**Provided passage**:
■ ■ ■ ■ ■ ■ ■
TV Stations Wikia
Advertisement

KFMB-TV, virtual and VHF digital channel 8, is a dual CBS/CW-affiliated television station licensed to San Diego, California, United States. The station is owned by Tegna Inc., and is sister to radio stations KFMB (760 AM) and KFMB-FM (100.7 FM). The television and radio stations share studios on Engineer Road in the Kearny Mesa section of San Diego; KFMB-TV's transmitter is located on Mount Soledad in La Jolla.

History[]

The station first signed on the air on May 16, 1949; it was the first television station to sign on in the San Diego market. The station was founded by Jack O. Gross, who also owned local radio station KFMB (760 AM). San Diego Mayor Harley E. Knox was present at the station's first broadcast. The station cost Gross $300,000 to build. KFMB-TV has been a primary CBS affiliate since its sign-on (and is the only television station in the market that has never changed its network affiliation), however in its early years, channel 8 also maintained secondary affiliations with ABC, NBC and the DuMont Television Network.

In October 1949, KFMB-TV signed an affiliation agreement with the short-lived Paramount Television Network; upon affiliating with Paramount, channel 8 quickly became that network's strongest affiliate. The station received a network feed of Paramount programs that included among others, Hollywood Opportunity, Meet Me in Hollywood, Magazine of the Week, Time For Beany and Your Old Buddy; the station aired six hours of Paramount programs each week. Since there was no technical transmission network to distribute Paramount programs to its affiliates, KFMB instead carried the network's programming via a transmitter link from the broadcast tower of Paramount's Los Angeles affiliate KTLA atop Mount Wilson, 90 miles (140 km) from the KFMB-TV transmitter site on Mount Soledad.
■ ■ ■ ■ ■ ■ ■
**Exercise requirements**:
[1] Shorten the paragraph of the KFMB-TV article that begins "In October 1949," keeping its main facts.
[2] Echo everything in the KFMB-TV article from "TV Stations Wikia" down to "in La Jolla.", word for word.

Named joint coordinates
■ ■ ■ ■ ■ ■ ■
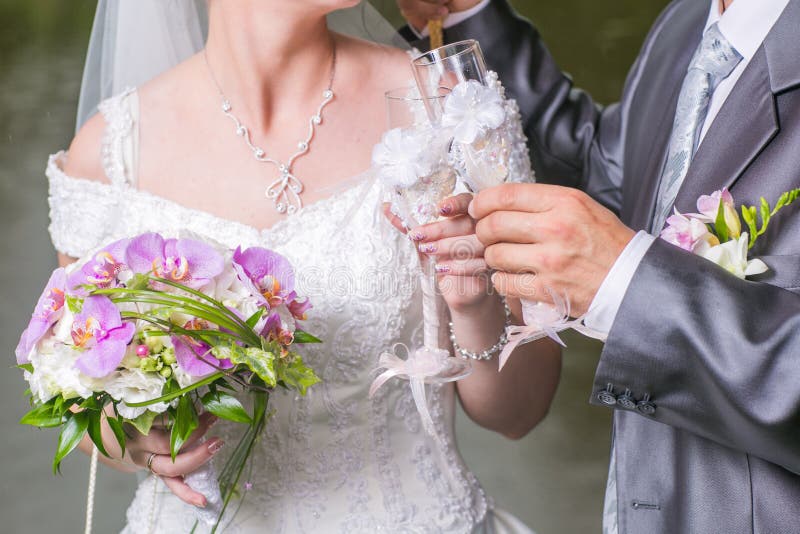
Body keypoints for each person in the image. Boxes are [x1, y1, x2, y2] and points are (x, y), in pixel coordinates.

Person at [46, 0, 561, 532]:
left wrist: (474, 304)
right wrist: (141, 445)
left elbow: (518, 414)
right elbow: (80, 407)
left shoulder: (451, 107)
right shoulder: (110, 153)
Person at [399, 0, 800, 532]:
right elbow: (612, 174)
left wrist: (629, 283)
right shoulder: (687, 23)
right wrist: (464, 17)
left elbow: (618, 256)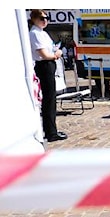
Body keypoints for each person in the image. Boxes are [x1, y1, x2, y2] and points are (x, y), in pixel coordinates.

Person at [29, 9, 67, 142]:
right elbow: (44, 54)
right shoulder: (35, 33)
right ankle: (51, 132)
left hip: (49, 64)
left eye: (46, 18)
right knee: (49, 99)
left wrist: (56, 51)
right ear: (34, 19)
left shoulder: (42, 33)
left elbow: (50, 48)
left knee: (51, 99)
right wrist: (56, 55)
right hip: (44, 65)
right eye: (42, 18)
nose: (45, 20)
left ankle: (52, 129)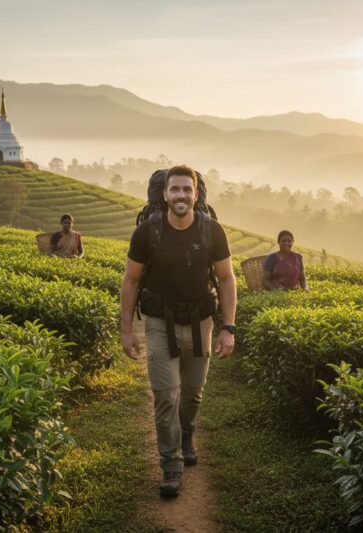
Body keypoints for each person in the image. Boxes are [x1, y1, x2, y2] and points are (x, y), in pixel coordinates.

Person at [120, 165, 237, 498]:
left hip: (201, 322)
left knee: (193, 392)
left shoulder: (212, 231)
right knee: (165, 395)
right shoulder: (147, 233)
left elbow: (227, 279)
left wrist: (228, 327)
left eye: (188, 189)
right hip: (159, 323)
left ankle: (187, 435)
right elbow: (130, 280)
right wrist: (127, 331)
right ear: (165, 194)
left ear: (196, 194)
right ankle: (170, 465)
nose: (181, 195)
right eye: (175, 189)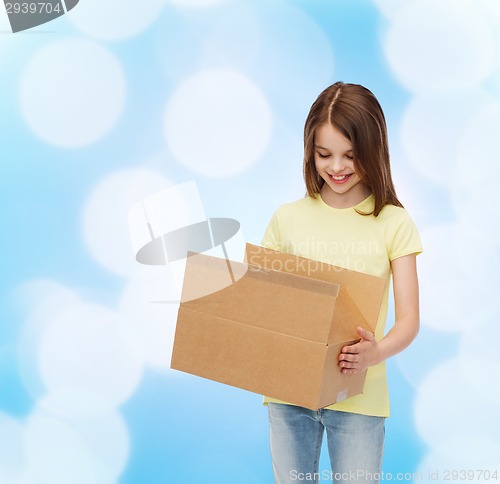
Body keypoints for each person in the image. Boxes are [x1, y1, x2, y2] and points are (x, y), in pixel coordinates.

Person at [261, 82, 422, 484]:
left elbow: (409, 321)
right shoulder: (287, 218)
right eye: (324, 154)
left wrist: (375, 352)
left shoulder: (393, 222)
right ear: (309, 152)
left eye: (351, 155)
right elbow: (262, 299)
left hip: (359, 397)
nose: (337, 167)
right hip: (288, 392)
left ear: (374, 151)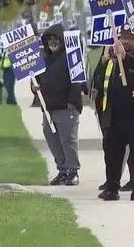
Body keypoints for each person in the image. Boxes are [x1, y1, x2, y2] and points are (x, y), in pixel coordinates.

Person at [98, 24, 134, 201]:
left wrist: (125, 57)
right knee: (112, 154)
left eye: (130, 38)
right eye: (122, 38)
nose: (125, 41)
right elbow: (102, 82)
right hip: (114, 114)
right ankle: (112, 187)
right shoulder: (111, 58)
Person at [31, 23, 83, 186]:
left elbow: (77, 82)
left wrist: (72, 102)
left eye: (56, 39)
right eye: (49, 39)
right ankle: (62, 170)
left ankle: (73, 171)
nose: (52, 42)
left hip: (66, 107)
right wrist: (34, 89)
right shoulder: (43, 60)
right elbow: (36, 81)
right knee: (52, 138)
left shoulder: (71, 58)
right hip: (49, 108)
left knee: (68, 139)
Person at [91, 47, 134, 193]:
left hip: (131, 113)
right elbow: (99, 79)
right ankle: (111, 183)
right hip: (109, 112)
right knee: (111, 150)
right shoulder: (108, 58)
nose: (124, 42)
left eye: (129, 38)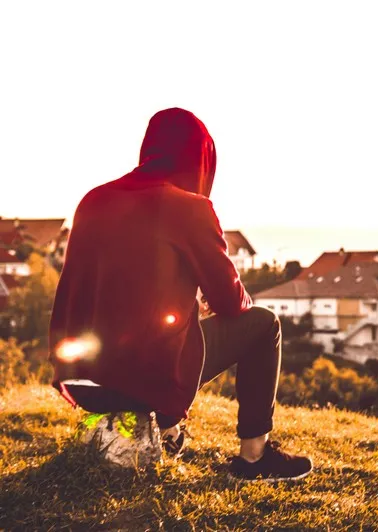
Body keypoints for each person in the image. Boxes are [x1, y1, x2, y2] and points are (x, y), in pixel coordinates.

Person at [48, 107, 312, 482]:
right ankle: (254, 460)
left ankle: (167, 428)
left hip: (78, 380)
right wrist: (204, 301)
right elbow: (230, 302)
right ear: (201, 160)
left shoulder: (93, 200)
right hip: (136, 381)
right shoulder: (190, 207)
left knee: (168, 337)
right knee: (264, 325)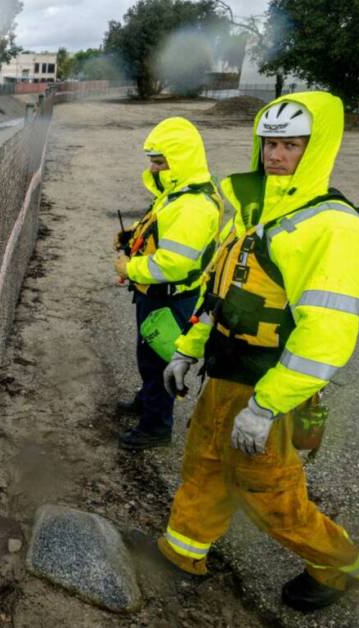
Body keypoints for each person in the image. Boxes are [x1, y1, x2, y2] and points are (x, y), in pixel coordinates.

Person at [159, 92, 359, 612]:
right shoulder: (254, 213)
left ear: (317, 147)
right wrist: (187, 350)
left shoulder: (333, 229)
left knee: (270, 491)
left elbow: (324, 337)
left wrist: (267, 406)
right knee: (206, 466)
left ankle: (340, 566)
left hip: (267, 387)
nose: (275, 155)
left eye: (291, 145)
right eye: (269, 143)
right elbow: (222, 294)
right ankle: (182, 551)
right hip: (225, 377)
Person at [113, 117, 221, 450]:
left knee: (159, 361)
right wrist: (133, 235)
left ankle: (155, 427)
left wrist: (130, 267)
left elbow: (172, 264)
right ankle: (147, 401)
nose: (154, 169)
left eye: (160, 162)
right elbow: (161, 226)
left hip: (170, 300)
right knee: (148, 356)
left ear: (181, 160)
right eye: (152, 162)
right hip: (156, 297)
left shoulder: (193, 206)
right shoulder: (179, 194)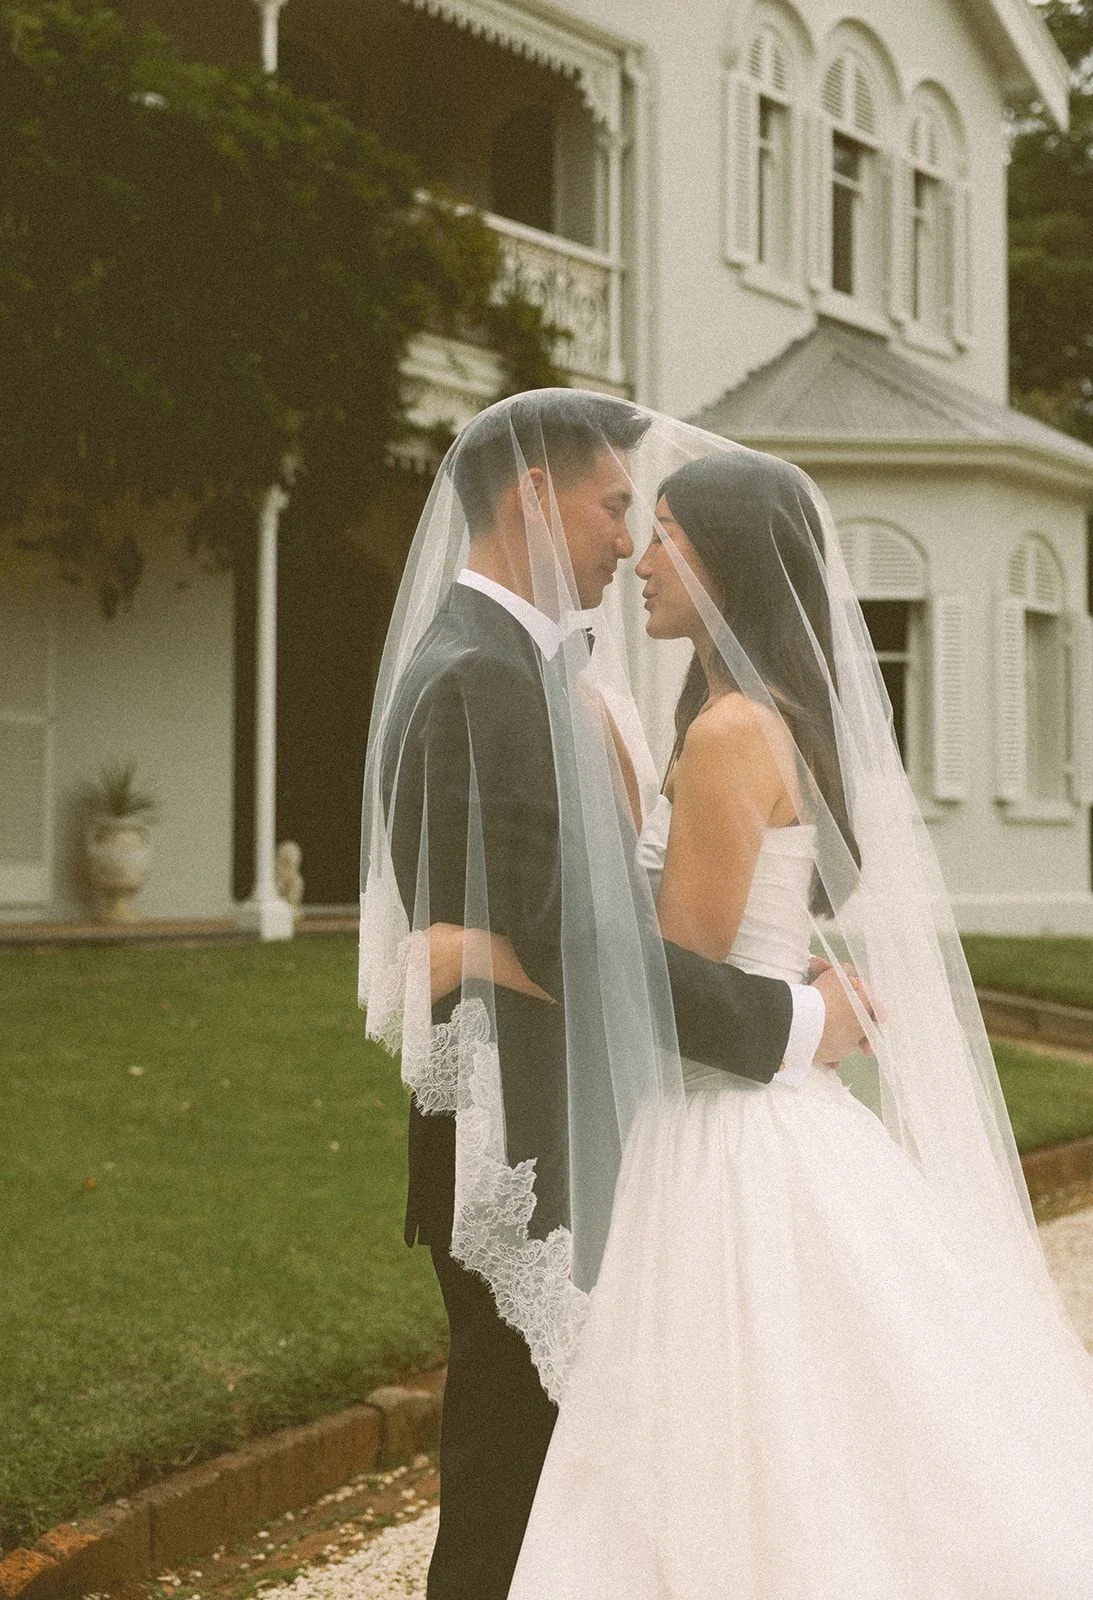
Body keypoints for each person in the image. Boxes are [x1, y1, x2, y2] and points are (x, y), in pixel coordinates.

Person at [506, 445, 1093, 1598]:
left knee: (739, 1412)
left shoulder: (729, 733)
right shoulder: (767, 718)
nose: (641, 559)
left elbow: (677, 970)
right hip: (780, 1098)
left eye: (665, 532)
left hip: (727, 1126)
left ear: (725, 562)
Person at [357, 392, 866, 1600]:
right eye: (613, 503)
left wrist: (477, 951)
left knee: (575, 1487)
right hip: (518, 1150)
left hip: (577, 1134)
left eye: (651, 519)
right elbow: (575, 943)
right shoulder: (480, 677)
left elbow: (557, 927)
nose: (628, 538)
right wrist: (792, 1020)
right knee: (513, 1489)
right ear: (534, 495)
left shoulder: (526, 675)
■ ■ ■ ■ ■ ■ ■
**Results of the exercise**:
[1] In October 1949, KFMB-TV affiliated with the short-lived Paramount Television Network and soon became its strongest affiliate. It aired six hours of Paramount programs weekly, including Hollywood Opportunity, Meet Me in Hollywood, Magazine of the Week, Time For Beany and Your Old Buddy. With no transmission network available, the station received these programs by a transmitter link from the tower of Paramount's Los Angeles affiliate KTLA on Mount Wilson, 90 miles (140 km) from KFMB-TV's Mount Soledad transmitter site.

[2]
TV Stations Wikia
Advertisement

KFMB-TV, virtual and VHF digital channel 8, is a dual CBS/CW-affiliated television station licensed to San Diego, California, United States. The station is owned by Tegna Inc., and is sister to radio stations KFMB (760 AM) and KFMB-FM (100.7 FM). The television and radio stations share studios on Engineer Road in the Kearny Mesa section of San Diego; KFMB-TV's transmitter is located on Mount Soledad in La Jolla.